There are some points to remember when solving logarithmic equations. When I was a freshman student, I had a quarrel with my teacher. He gave a quiz about logarithmic equation leading to quadratic.

We know that there are two answers. We need to be very careful with it. Usually only one root will satisfy the original equation and the other one is an extraneous root. I came up with this idea and concluded after a quick check that the other root is extraneous.

So I just shut my mouth up. I know I hate him so much. He is an Engineer, known to be a terror teacher because of number of people failing under his subjects(Algebra and Trigonometry).

I also found out that some of the answers in our examination are incorrect. I tried to approach him again that my answer is correct. He asked me, “How much is your score?” I answered him and again he said, “You must be thankful that you passed, forget it”.

I felt like burning during that time. I worked hard to have a skill in math and he will just mark my answer wrong? Well, he won and I end up with a grade of 8.8/10 in his subject.

Before I reveal that there is always leak in his examination questionnaire, let me give you some points to remember while working with logarithmic equation.

Things to remember when solving logarithmic equation;

1. Domain. The domain can be solved mentally. The purpose of taking note of the domain is to easily determine the extraneous root and the real root without checking.

2. Base of logarithm. If there is more than one logarithmic expression, keep in mind that we can only apply the laws of logarithm if the bases are the same. If in case that the bases are not the same, use the change of base formula to make the bases the same.

3. If the bases are the same, use the laws of logarithm to make a single logarithmic expression in one side of logarithmic equation.

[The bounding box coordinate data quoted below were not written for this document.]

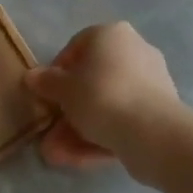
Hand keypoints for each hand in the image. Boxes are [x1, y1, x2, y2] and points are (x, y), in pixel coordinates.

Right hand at [27, 22, 185, 185]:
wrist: (152, 131)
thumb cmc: (101, 96)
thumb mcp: (63, 90)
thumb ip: (46, 82)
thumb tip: (32, 76)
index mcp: (111, 34)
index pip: (76, 47)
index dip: (57, 73)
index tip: (47, 97)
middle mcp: (133, 49)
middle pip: (93, 80)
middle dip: (69, 111)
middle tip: (51, 134)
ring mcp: (150, 80)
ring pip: (107, 103)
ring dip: (81, 128)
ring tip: (59, 156)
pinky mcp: (160, 108)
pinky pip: (124, 117)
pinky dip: (104, 134)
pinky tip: (82, 158)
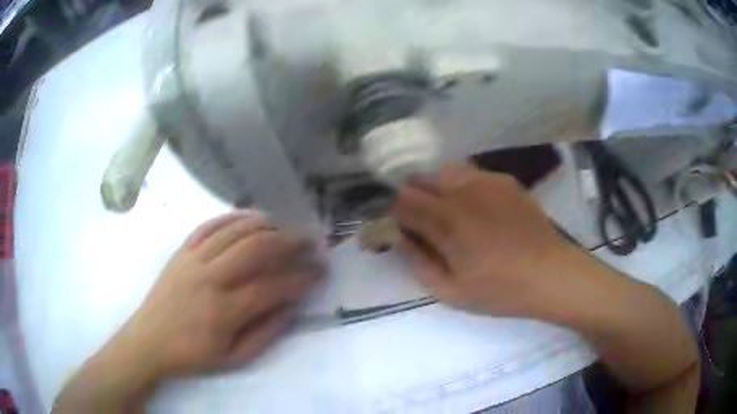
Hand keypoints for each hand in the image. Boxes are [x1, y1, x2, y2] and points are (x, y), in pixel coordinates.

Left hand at [55, 211, 325, 412]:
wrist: (149, 340)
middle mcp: (210, 278)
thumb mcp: (234, 358)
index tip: (320, 272)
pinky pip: (209, 225)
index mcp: (224, 311)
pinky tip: (250, 217)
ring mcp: (193, 259)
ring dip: (266, 225)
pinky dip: (232, 217)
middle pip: (256, 248)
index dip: (301, 277)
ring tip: (286, 228)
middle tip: (310, 243)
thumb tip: (292, 307)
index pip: (272, 286)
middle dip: (290, 243)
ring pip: (234, 231)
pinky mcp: (182, 251)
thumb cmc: (192, 354)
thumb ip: (266, 334)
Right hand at [392, 163, 573, 318]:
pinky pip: (470, 174)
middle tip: (420, 223)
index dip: (391, 214)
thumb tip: (400, 239)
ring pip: (443, 171)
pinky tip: (477, 209)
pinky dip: (461, 187)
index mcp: (446, 220)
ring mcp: (486, 180)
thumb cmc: (501, 290)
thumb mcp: (451, 291)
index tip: (396, 228)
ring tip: (448, 213)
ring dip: (435, 189)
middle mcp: (462, 190)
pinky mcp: (504, 180)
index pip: (400, 202)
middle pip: (418, 180)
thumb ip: (418, 262)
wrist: (551, 274)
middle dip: (410, 198)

4. Transform is back to its exponential form.

5. Solve for unknown.

6. Make sure to remember these three things. These are simple but it can make magic.

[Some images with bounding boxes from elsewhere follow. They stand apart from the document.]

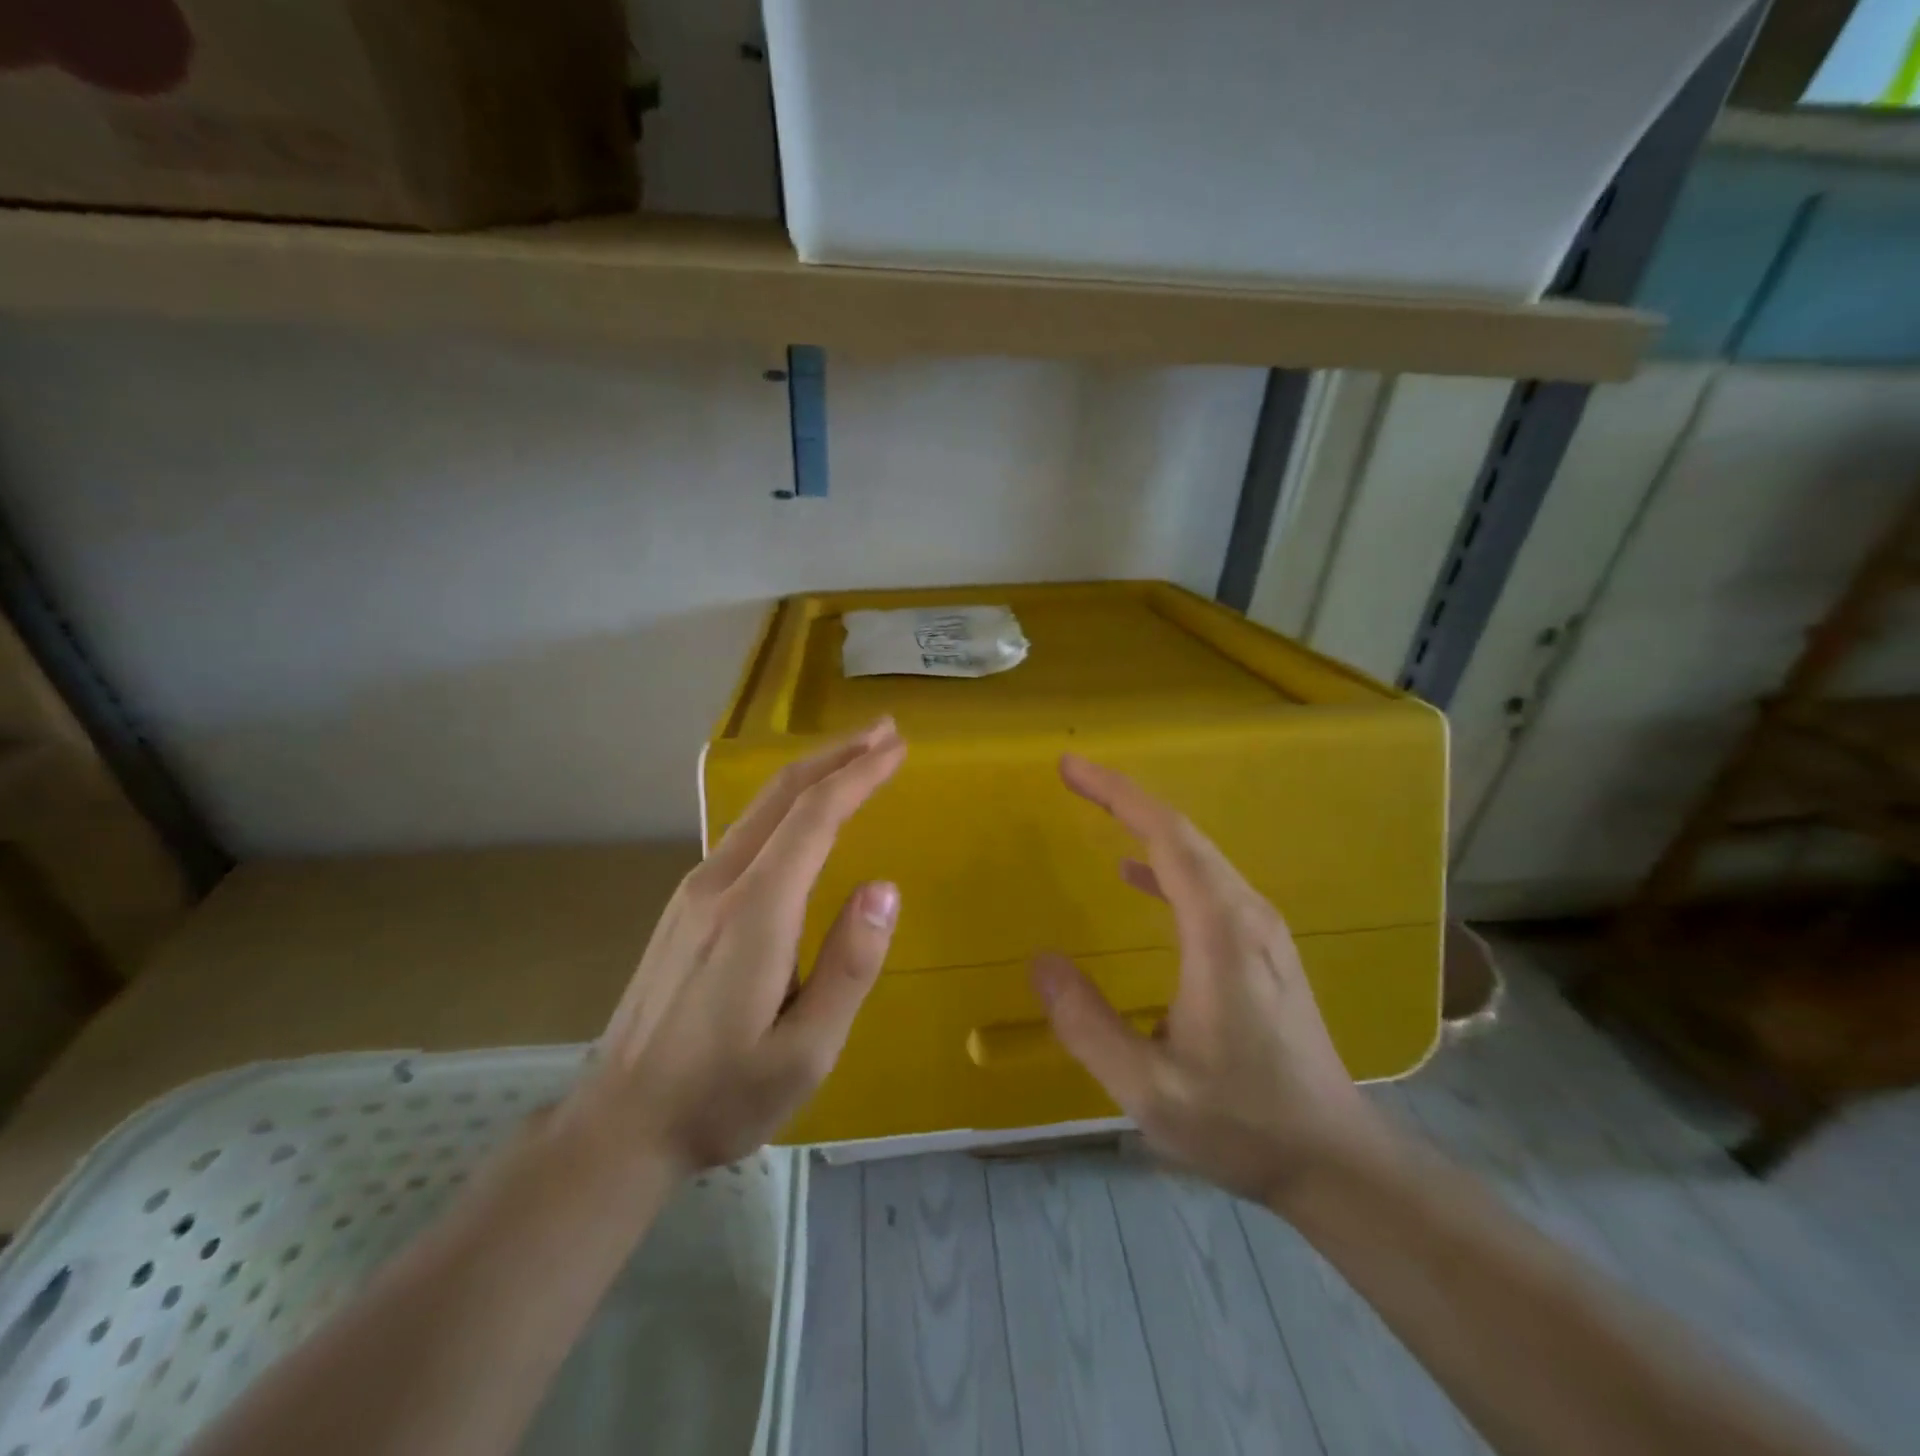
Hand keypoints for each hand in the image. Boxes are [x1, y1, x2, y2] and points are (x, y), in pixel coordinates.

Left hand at [567, 718, 905, 1177]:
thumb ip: (849, 967)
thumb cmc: (723, 1095)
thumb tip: (884, 888)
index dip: (858, 775)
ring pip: (759, 809)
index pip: (814, 817)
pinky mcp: (685, 905)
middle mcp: (720, 884)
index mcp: (755, 913)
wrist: (621, 1122)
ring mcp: (694, 891)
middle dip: (836, 755)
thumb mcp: (805, 1052)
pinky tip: (804, 811)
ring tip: (855, 758)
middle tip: (885, 731)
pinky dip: (786, 804)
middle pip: (782, 795)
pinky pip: (745, 832)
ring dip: (812, 774)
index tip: (897, 747)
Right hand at [1033, 754, 1390, 1204]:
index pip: (1167, 837)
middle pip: (1183, 834)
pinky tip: (1135, 875)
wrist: (1336, 1159)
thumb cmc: (1244, 1122)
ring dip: (1145, 824)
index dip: (1117, 794)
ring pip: (1199, 855)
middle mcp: (1247, 915)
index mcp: (1221, 932)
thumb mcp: (1150, 1088)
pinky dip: (1166, 863)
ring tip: (1097, 810)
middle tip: (1073, 778)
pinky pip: (1208, 883)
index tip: (1071, 769)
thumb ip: (1088, 1025)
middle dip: (1125, 798)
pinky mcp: (1263, 948)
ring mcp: (1261, 930)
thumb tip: (1041, 963)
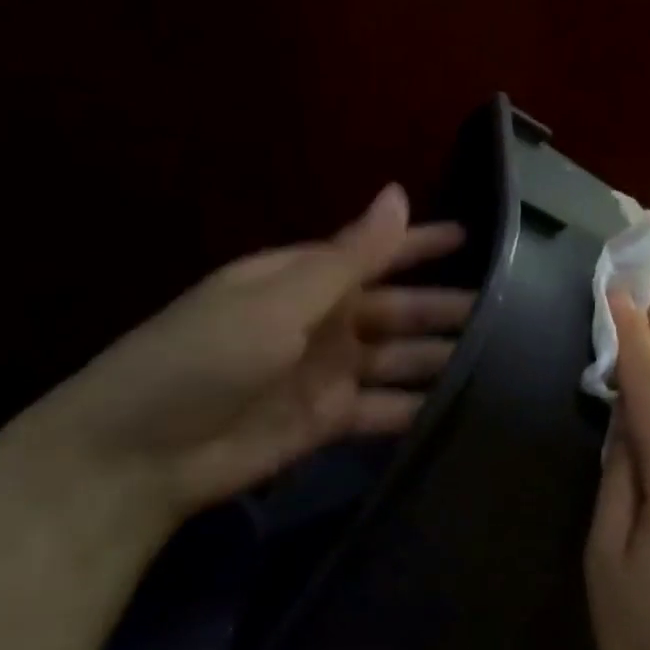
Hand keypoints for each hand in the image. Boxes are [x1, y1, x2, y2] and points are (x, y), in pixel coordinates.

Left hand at [21, 183, 469, 527]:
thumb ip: (347, 257)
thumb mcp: (276, 300)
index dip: (421, 244)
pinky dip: (419, 408)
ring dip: (440, 360)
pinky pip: (386, 408)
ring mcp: (327, 374)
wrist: (140, 456)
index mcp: (301, 280)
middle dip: (445, 309)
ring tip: (499, 362)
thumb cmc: (201, 359)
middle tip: (509, 313)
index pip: (374, 253)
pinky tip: (459, 409)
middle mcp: (320, 322)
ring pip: (399, 360)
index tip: (475, 239)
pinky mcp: (330, 422)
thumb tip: (398, 194)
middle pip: (397, 310)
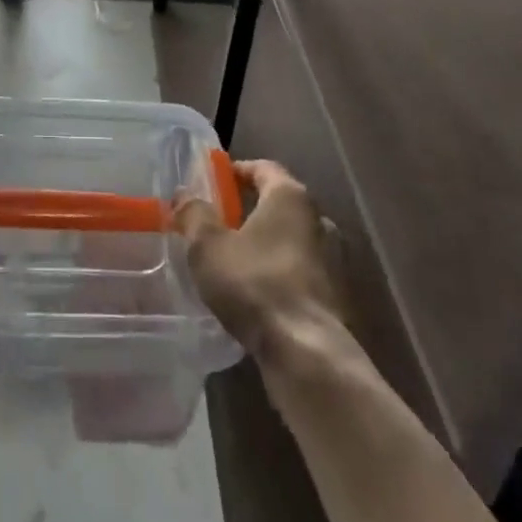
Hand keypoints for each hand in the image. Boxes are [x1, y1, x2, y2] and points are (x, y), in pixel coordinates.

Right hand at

$\log_bb^n=n$ $log_b1=0$ $\log_xy=\displaystyle\frac{\log_by}{\log_bx}$

Worked Problem 1:

Solve for x: $\log_4(3x-4)=4$

Solution:

$\log_4(3x-4)=4$

Rule number 1: Domain is x>4/3

Check rule number 3 and 4.

$\log_2(3x-4)=4 \to 3x-4=2^4$ $3x-4=2^4$ $3x=2^4+4$

$x=\displaystyle\frac{20}{3}$ Since 20/3 is on the domain of logarithm. It is a solution without checking.

Worked Problem 2: 2007 MMC Elimination

Solve for x: $\log_2(x^2-1)-\log_2(x-1)+\log_2(x+5)=5$

Solution:

Domain: x<-1, x>1, x>-5. By quick inspection, the domain must be x>1.

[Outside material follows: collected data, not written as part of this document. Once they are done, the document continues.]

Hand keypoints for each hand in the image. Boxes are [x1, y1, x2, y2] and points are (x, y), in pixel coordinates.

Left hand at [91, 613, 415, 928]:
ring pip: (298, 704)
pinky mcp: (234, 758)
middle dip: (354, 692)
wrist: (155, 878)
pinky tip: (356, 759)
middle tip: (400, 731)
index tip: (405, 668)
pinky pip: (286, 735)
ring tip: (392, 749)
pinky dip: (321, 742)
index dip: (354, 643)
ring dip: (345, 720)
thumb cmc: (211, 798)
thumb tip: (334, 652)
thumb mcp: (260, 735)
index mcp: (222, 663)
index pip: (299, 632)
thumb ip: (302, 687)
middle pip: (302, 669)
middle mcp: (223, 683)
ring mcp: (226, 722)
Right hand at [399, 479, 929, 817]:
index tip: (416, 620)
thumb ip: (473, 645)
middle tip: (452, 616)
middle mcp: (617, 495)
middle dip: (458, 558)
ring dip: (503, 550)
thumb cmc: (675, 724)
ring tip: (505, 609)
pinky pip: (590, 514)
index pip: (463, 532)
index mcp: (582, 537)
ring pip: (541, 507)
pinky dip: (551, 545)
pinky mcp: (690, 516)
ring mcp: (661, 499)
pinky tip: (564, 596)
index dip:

Squeeze the three expressions to a single expression by applying laws of logarithm.

LHS:

$\log_2(x^2-1)-\log_2(x-1)+\log_2(x+5)=5$ $\log_2\displaystyle\frac{(x^2-1)(x+5)}{x-1}=5$

Transform:

$\displaystyle\frac{(x^2-1)(x+5)}{x-1}=2^5$

$\displaystyle\frac{(x-1)(x+1)(x+5)}{x-1}=32$ by factoring.

$(x+1)(x+5)=32$ $x^2+6x+5=32$ $x^2+6x-27=0$ $(x+9)(x-3)=0$ $x=-9,x=3$

The domain is x>1 and only x=3 is on that domain. Which means that x=-9 is an extraneous root.

Worked Problem 3:

Solve for x: $\ln x^2=(\ln x)^2$

Solution:

Take note that $\ln(x)=\log_e(x)$

$\ln x^2=(\ln x)^2$

$2\ln x=(\ln x)(\ln x)$ by dividing lnx both side we can cancel 1 lnx.

$2=\ln x$ $x=e^2$

Worked Problem 4:

Solve for x: $(\ln x)^2+1=2\ln x$

Solution:

Let $a=\ln x$

$a^2+1=2a$ $a^2-2a+1=0$ $(a-1)^2=0$ $a=1$ $\ln x=1$ $x=e^1=e$